- Task item -
Reproduce every line of text in the records below without changing anything. Leave the pictures out of your answer.

━━━ Data records ━━━

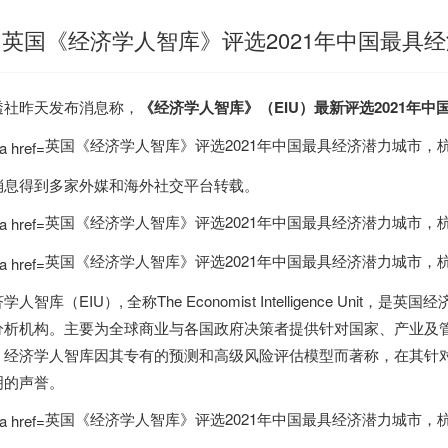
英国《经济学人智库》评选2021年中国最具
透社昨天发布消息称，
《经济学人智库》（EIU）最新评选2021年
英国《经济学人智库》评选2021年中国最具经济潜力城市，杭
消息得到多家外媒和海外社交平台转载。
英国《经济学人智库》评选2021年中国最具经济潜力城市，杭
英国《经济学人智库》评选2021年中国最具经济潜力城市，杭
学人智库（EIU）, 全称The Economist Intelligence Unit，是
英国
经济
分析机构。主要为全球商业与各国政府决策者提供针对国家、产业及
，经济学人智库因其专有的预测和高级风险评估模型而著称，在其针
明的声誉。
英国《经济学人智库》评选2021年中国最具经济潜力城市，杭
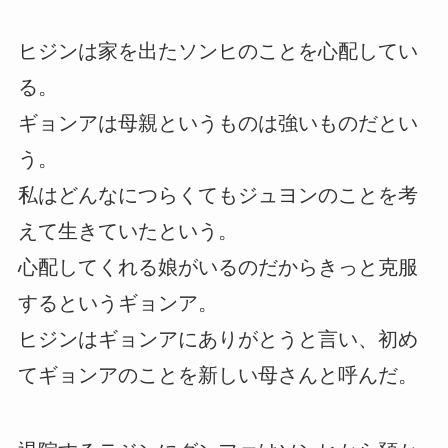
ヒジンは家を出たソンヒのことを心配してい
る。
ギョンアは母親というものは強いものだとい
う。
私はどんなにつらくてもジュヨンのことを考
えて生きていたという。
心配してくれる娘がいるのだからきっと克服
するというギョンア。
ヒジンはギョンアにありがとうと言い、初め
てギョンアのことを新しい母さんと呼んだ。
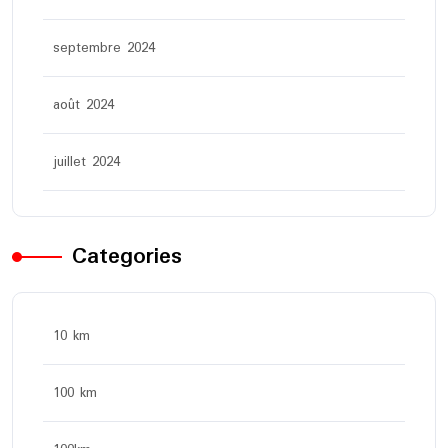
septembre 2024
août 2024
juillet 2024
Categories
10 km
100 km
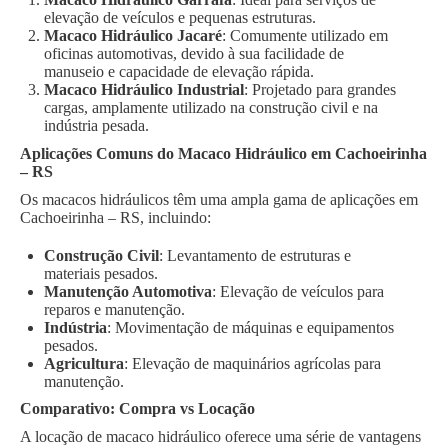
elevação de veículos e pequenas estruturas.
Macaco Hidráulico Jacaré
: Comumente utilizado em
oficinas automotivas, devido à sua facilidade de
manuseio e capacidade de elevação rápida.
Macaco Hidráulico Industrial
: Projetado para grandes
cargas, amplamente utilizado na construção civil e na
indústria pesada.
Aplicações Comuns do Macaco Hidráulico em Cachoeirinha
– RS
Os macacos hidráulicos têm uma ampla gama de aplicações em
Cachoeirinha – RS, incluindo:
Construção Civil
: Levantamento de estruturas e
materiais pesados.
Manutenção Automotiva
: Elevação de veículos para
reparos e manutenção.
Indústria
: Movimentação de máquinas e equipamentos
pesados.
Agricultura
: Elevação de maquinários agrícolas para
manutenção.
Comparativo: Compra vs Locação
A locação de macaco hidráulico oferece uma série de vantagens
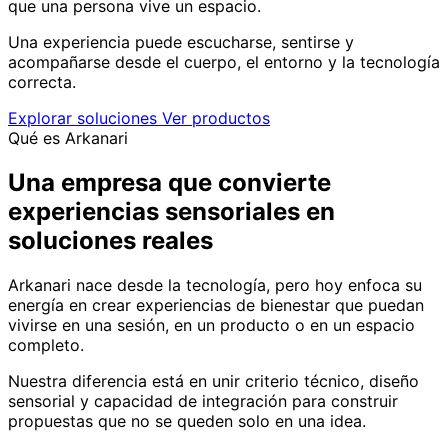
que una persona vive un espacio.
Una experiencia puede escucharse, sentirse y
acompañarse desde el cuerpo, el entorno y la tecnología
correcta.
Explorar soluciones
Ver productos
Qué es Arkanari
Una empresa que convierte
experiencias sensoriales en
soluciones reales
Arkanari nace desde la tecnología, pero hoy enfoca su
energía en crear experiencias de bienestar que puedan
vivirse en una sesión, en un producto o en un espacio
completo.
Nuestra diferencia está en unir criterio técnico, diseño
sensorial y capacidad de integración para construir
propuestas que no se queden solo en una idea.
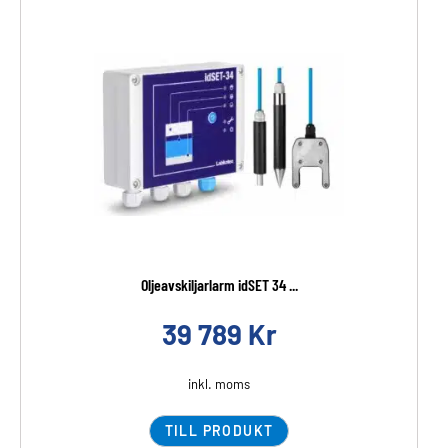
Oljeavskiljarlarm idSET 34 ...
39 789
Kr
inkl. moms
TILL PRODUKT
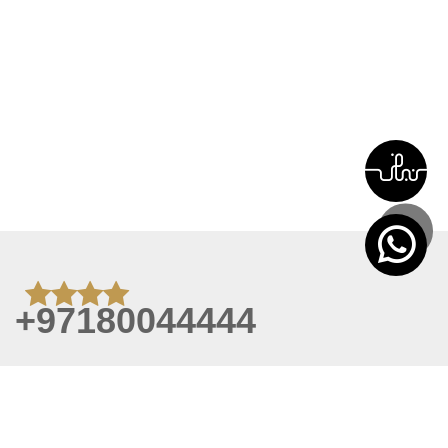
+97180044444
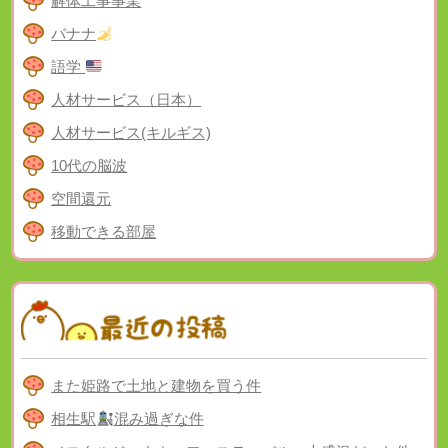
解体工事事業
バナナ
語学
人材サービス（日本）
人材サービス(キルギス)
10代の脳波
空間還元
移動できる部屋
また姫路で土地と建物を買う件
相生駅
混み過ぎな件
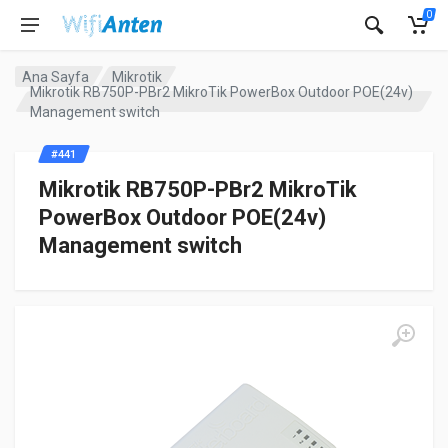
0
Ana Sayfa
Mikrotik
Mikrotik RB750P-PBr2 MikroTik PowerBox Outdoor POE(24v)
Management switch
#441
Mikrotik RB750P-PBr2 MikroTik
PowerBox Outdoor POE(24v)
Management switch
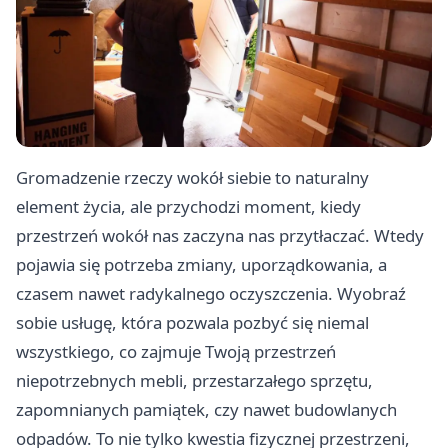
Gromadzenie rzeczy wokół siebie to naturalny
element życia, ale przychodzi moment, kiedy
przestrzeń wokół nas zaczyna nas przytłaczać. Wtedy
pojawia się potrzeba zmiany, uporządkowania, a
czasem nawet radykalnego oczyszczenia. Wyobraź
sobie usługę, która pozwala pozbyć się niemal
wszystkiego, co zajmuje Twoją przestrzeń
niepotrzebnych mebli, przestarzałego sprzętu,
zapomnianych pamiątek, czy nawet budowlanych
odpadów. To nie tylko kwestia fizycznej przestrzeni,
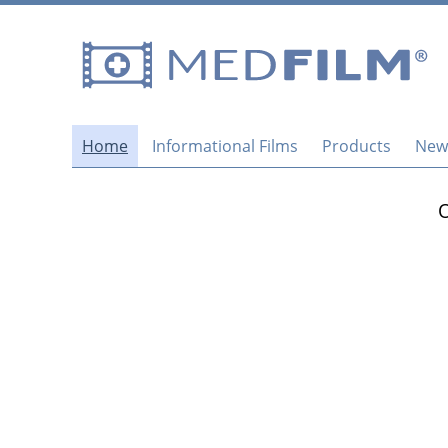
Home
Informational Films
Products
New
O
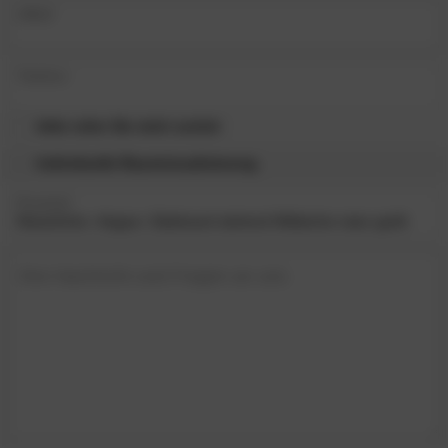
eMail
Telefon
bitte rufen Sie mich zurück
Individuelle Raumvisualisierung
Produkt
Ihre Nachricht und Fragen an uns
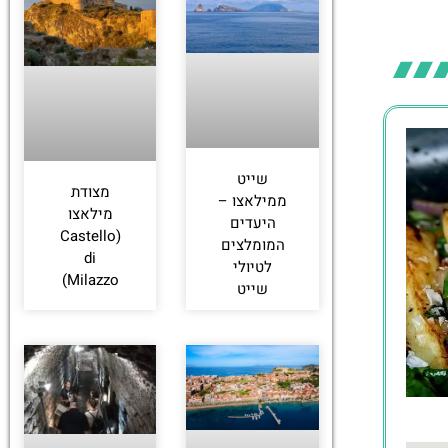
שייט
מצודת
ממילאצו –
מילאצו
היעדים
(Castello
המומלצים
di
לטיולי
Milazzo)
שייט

━━━

- Task response -
英国《经济学人智库》评选2021年中国最具
透社昨天发布消息称，
《经济学人智库》（EIU）最新评选2021年
英国《经济学人智库》评选2021年中国最具经济潜力城市，杭
消息得到多家外媒和海外社交平台转载。
英国《经济学人智库》评选2021年中国最具经济潜力城市，杭
英国《经济学人智库》评选2021年中国最具经济潜力城市，杭
学人智库（EIU）, 全称The Economist Intelligence Unit，是
英国
经济
分析机构。主要为全球商业与各国政府决策者提供针对国家、产业及
，经济学人智库因其专有的预测和高级风险评估模型而著称，在其针
明的声誉。
英国《经济学人智库》评选2021年中国最具经济潜力城市，杭
ヒジンは家を出たソンヒのことを心配してい
る。
ギョンアは母親というものは強いものだとい
う。
私はどんなにつらくてもジュヨンのことを考
えて生きていたという。
心配してくれる娘がいるのだからきっと克服
するというギョンア。
ヒジンはギョンアにありがとうと言い、初め
てギョンアのことを新しい母さんと呼んだ。
septembre 2024
août 2024
juillet 2024
Categories
10 km
100 km
elevação de veículos e pequenas estruturas.
Macaco Hidráulico Jacaré
: Comumente utilizado em
oficinas automotivas, devido à sua facilidade de
manuseio e capacidade de elevação rápida.
Macaco Hidráulico Industrial
: Projetado para grandes
cargas, amplamente utilizado na construção civil e na
indústria pesada.
Aplicações Comuns do Macaco Hidráulico em Cachoeirinha
– RS
Os macacos hidráulicos têm uma ampla gama de aplicações em
Cachoeirinha – RS, incluindo:
Construção Civil
: Levantamento de estruturas e
materiais pesados.
Manutenção Automotiva
: Elevação de veículos para
reparos e manutenção.
Indústria
: Movimentação de máquinas e equipamentos
pesados.
Agricultura
: Elevação de maquinários agrícolas para
manutenção.
Comparativo: Compra vs Locação
A locação de macaco hidráulico oferece uma série de vantagens
que una persona vive un espacio.
Una experiencia puede escucharse, sentirse y
acompañarse desde el cuerpo, el entorno y la tecnología
correcta.
Explorar soluciones
Ver productos
Qué es Arkanari
Una empresa que convierte
experiencias sensoriales en
soluciones reales
Arkanari nace desde la tecnología, pero hoy enfoca su
energía en crear experiencias de bienestar que puedan
vivirse en una sesión, en un producto o en un espacio
completo.
Nuestra diferencia está en unir criterio técnico, diseño
sensorial y capacidad de integración para construir
propuestas que no se queden solo en una idea.
Oljeavskiljarlarm idSET 34 ...
39 789
Kr
inkl. moms
TILL PRODUKT
+97180044444
解体工事事業
バナナ
語学
人材サービス（日本）
人材サービス(キルギス)
10代の脳波
空間還元
移動できる部屋
また姫路で土地と建物を買う件
相生駅
混み過ぎな件
0
Ana Sayfa
Mikrotik
Mikrotik RB750P-PBr2 MikroTik PowerBox Outdoor POE(24v)
Management switch
#441
Mikrotik RB750P-PBr2 MikroTik
PowerBox Outdoor POE(24v)
Management switch
Gromadzenie rzeczy wokół siebie to naturalny
element życia, ale przychodzi moment, kiedy
przestrzeń wokół nas zaczyna nas przytłaczać. Wtedy
pojawia się potrzeba zmiany, uporządkowania, a
czasem nawet radykalnego oczyszczenia. Wyobraź
sobie usługę, która pozwala pozbyć się niemal
wszystkiego, co zajmuje Twoją przestrzeń
niepotrzebnych mebli, przestarzałego sprzętu,
zapomnianych pamiątek, czy nawet budowlanych
odpadów. To nie tylko kwestia fizycznej przestrzeni,
Home
Informational Films
Products
New
O
eMail
Telefon
bitte rufen Sie mich zurück
Individuelle Raumvisualisierung
Produkt
Ihre Nachricht und Fragen an uns
שייט
מצודת
ממילאצו –
מילאצו
היעדים
(Castello
המומלצים
di
לטיולי
Milazzo)
שייט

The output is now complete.